The Alzheimer Disease Protective Mutation A2T Modulates Kinetic and Thermodynamic Properties of Amyloid-β (Aβ) Aggregation

Missense mutations in alanine 673 of the amyloid precursor protein (APP), which corresponds to the second alanine of the amyloid beta (A beta) sequence, have dramatic impact on the risk for Alzheimer disease; A2V is causative, and A2T is protective. Assuming a crucial role of amyloid-A beta in neurodegeneration, we hypothesized that both A2V and A2T mutations cause distinct changes in A beta properties that may at least partially explain these completely different phenotypes.
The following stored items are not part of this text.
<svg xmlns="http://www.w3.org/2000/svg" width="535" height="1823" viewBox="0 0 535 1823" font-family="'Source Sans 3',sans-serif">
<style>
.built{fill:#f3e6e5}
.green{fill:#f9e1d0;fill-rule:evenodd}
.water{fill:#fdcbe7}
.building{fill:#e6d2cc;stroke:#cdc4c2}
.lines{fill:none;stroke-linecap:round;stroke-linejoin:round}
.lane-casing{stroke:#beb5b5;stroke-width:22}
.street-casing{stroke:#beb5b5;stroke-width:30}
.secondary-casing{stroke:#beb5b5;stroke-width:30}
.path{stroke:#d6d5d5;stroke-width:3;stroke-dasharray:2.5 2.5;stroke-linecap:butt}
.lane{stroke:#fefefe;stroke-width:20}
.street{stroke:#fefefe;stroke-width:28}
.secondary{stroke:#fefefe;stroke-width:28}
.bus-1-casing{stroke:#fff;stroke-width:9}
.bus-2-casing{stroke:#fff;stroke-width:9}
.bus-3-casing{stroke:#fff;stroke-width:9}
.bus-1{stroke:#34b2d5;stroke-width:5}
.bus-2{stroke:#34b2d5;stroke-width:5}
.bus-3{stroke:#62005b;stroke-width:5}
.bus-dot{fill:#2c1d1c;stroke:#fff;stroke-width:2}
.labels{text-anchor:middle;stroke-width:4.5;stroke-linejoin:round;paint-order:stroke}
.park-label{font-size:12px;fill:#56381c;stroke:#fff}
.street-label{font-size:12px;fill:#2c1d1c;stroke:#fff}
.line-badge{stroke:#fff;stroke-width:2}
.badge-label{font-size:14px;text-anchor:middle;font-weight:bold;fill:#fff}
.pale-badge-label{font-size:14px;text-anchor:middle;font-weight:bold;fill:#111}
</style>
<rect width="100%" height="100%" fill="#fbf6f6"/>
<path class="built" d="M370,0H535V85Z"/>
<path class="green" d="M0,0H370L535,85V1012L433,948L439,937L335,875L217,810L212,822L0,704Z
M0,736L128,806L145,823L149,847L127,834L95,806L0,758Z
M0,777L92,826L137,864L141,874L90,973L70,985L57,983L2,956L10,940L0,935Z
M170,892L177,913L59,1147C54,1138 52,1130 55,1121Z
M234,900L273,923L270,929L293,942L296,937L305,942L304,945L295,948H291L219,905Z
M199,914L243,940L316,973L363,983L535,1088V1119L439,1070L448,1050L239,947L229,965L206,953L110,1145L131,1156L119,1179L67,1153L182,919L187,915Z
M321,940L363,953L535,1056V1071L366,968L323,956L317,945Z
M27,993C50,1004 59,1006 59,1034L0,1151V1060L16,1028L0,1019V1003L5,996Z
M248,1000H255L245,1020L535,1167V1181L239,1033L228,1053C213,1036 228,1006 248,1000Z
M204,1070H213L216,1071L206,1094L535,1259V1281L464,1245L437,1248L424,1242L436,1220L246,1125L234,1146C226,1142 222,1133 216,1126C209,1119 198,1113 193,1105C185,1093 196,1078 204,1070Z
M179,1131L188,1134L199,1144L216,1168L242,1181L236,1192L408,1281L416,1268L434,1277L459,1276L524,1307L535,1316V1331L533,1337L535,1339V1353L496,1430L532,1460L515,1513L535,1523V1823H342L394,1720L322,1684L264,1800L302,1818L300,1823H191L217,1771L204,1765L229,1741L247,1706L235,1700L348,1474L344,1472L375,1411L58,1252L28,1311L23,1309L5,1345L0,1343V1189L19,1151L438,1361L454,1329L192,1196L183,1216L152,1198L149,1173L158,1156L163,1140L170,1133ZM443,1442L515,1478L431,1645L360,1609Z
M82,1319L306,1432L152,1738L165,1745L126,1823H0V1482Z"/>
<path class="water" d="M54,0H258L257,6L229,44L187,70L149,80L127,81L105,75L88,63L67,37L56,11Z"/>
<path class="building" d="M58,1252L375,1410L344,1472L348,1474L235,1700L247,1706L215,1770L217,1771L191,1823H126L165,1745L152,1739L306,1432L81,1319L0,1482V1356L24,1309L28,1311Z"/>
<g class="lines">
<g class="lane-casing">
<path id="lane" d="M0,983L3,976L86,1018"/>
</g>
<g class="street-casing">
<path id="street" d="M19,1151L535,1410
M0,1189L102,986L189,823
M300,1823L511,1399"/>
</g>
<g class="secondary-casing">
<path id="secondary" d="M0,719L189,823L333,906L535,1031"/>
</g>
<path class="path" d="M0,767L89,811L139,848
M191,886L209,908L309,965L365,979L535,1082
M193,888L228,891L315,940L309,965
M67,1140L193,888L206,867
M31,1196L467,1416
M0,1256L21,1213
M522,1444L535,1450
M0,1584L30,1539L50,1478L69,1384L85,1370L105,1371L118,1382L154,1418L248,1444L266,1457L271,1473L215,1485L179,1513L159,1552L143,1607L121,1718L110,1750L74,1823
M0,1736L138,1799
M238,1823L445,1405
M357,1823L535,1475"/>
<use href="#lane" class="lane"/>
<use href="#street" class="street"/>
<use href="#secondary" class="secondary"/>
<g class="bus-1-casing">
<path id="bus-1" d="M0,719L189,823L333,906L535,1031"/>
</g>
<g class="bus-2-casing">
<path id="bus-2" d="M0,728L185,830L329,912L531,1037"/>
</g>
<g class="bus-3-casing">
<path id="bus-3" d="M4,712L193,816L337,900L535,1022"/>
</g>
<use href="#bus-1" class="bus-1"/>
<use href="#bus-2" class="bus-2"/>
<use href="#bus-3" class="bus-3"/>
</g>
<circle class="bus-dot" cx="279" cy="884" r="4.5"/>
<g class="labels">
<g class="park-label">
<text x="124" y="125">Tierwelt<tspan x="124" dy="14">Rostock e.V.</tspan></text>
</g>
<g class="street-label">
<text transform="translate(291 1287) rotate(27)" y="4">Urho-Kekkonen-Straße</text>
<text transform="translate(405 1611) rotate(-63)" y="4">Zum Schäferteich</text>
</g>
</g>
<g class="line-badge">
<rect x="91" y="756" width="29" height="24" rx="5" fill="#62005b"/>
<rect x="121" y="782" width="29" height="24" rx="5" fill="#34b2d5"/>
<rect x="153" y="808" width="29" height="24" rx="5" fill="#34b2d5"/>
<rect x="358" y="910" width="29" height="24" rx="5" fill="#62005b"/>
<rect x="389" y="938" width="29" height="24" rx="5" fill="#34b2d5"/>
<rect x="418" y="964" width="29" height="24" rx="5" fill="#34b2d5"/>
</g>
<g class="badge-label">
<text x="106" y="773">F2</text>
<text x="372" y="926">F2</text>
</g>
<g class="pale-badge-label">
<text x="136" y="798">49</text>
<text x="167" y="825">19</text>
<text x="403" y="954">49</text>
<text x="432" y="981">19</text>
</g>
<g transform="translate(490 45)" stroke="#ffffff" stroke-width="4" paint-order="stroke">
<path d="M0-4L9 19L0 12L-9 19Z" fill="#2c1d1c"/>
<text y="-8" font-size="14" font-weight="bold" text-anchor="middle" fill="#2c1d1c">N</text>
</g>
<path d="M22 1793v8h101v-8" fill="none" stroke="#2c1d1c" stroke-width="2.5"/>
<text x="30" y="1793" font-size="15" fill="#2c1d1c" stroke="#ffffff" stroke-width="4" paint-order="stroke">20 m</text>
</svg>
Using human APP-overexpressing primary neurons, we observed significantly decreased A beta production in the A2T mutant along with an enhanced A beta generation in the A2V mutant confirming earlier data from non-neuronal cell lines. More importantly, thioflavin T fluorescence assays revealed that the mutations, while having little effect on A beta 42 peptide aggregation, dramatically change the properties of the A beta 40 pool with A2V accelerating and A2T delaying aggregation of the A beta peptides. In line with the kinetic data, A beta A2T demonstrated an increase in the solubility at equilibrium, an effect that was also observed in all mixtures of the A2T mutant with the wild type A beta 40. We propose that in addition to the reduced beta-secretase cleavage of APP, the impaired propensity to aggregate may be part of the protective effect conferred by A2T substitution. The interpretation of the protective effect of this mutation is thus much more complicated than proposed previously.